[Given data — start]

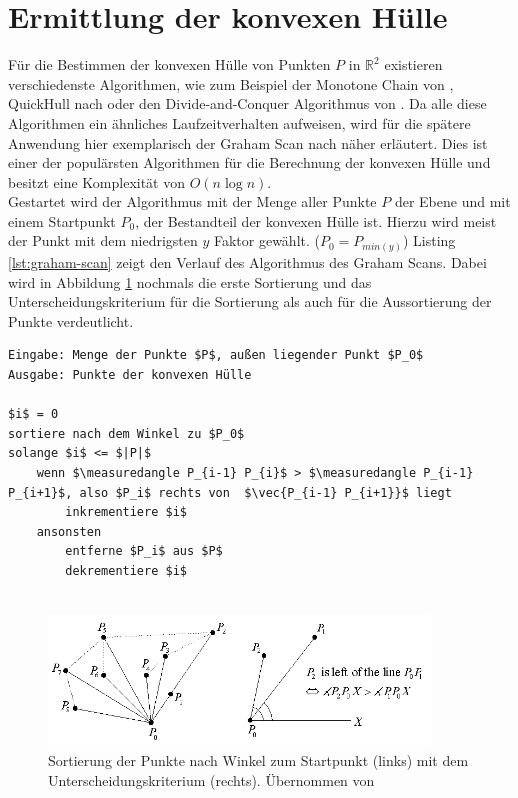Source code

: \section{Ermittlung der konvexen Hülle}

Für die Bestimmen der konvexen Hülle von Punkten \(P\) in \( \mathbb{R}^2\) existieren verschiedenste Algorithmen, wie zum Beispiel der Monotone Chain von \citet{andrew1979another}, QuickHull nach \citet{eddy1977new} oder den Divide-and-Conquer Algorithmus von \citet{preparata1985convex}. Da alle diese Algorithmen ein ähnliches Laufzeitverhalten aufweisen, wird für die spätere Anwendung hier exemplarisch der Graham Scan nach \citet{graham1972efficient} näher erläutert. Dies ist einer der populärsten Algorithmen für die Berechnung der konvexen Hülle und besitzt eine Komplexität von \(O(n \log n)\).\\

Gestartet wird der Algorithmus mit der Menge aller Punkte \(P\) der Ebene und mit einem Startpunkt \(P_0\), der Bestandteil der konvexen Hülle ist. Hierzu wird meist der Punkt mit dem niedrigsten \(y\) Faktor gewählt. (\(P_0=P_{min(y)}\)) Listing \ref{lst:graham-scan} zeigt den Verlauf des Algorithmus des Graham Scans. Dabei wird in Abbildung \ref{fig:convexhull} nochmals die erste Sortierung und das Unterscheidungskriterium für die Sortierung als auch für die Aussortierung der Punkte verdeutlicht. \citep{convexHull} \\


\begin{lstlisting}[mathescape,caption=Graham Scan Algorithmus, label=lst:graham-scan, float=htbp]
Eingabe: Menge der Punkte $P$, außen liegender Punkt $P_0$
Ausgabe: Punkte der konvexen Hülle

$i$ = 0
sortiere nach dem Winkel zu $P_0$
solange $i$ <= $|P|$
    wenn $\measuredangle P_{i-1} P_{i}$ > $\measuredangle P_{i-1} P_{i+1}$, also $P_i$ rechts von  $\vec{P_{i-1} P_{i+1}}$ liegt
        inkrementiere $i$
    ansonsten
        entferne $P_i$ aus $P$
        dekrementiere $i$
    
\end{lstlisting} 

\begin{figure}[h]
  \centering
	\includegraphics[width=0.9\textwidth]{content/images/methods/convexhull.png} 
  \caption{Sortierung der Punkte nach Winkel zum Startpunkt (links) mit dem Unterscheidungskriterium (rechts). Übernommen von \citet{convexHull}}
  \label{fig:convexhull}
\end{figure}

[Given data — finish]

§ Aim of the task:
For an answer, give a copy of every line in the listing that holds the word "Startpunkt".

§ Result:
Gestartet wird der Algorithmus mit der Menge aller Punkte \(P\) der Ebene und mit einem Startpunkt \(P_0\), der Bestandteil der konvexen Hülle ist. Hierzu wird meist der Punkt mit dem niedrigsten \(y\) Faktor gewählt. (\(P_0=P_{min(y)}\)) Listing \ref{lst:graham-scan} zeigt den Verlauf des Algorithmus des Graham Scans. Dabei wird in Abbildung \ref{fig:convexhull} nochmals die erste Sortierung und das Unterscheidungskriterium für die Sortierung als auch für die Aussortierung der Punkte verdeutlicht. \citep{convexHull} \\
  \caption{Sortierung der Punkte nach Winkel zum Startpunkt (links) mit dem Unterscheidungskriterium (rechts). Übernommen von \citet{convexHull}}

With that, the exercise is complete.